Assignment: Recast the lines from the one containing "Does the ocean wave at point 44,213" through the one containing "Answer: on the scooter's own left" as a Markdown table with the columns Number and Content, one row per line. Leave out blank lines.

Dataset entries:
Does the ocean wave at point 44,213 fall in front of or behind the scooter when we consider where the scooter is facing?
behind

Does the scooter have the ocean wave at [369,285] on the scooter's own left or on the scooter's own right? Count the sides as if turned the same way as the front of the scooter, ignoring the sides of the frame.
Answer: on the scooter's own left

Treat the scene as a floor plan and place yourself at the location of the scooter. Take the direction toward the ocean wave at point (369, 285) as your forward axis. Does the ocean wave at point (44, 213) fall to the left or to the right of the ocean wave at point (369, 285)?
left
--
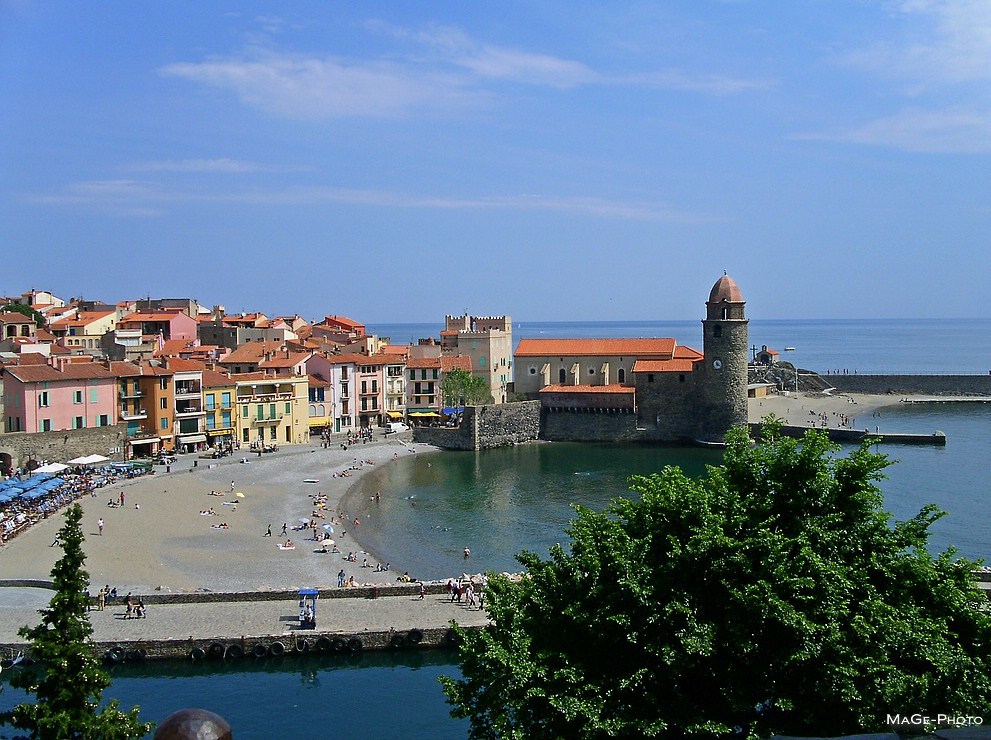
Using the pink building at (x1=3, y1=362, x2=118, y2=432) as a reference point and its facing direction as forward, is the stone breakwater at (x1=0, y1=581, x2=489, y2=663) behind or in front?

Reply:
| Number | Content |
|---|---|
| 1 | Does the ocean wave at point 44,213 fall in front of or behind the scooter when we consider where the scooter is facing? |
| 2 | behind |
| 3 | Does the scooter have the ocean wave at [369,285] on the scooter's own left or on the scooter's own right? Count the sides as if turned the same way as the front of the scooter, ignoring the sides of the frame. |
| 4 | Answer: on the scooter's own left |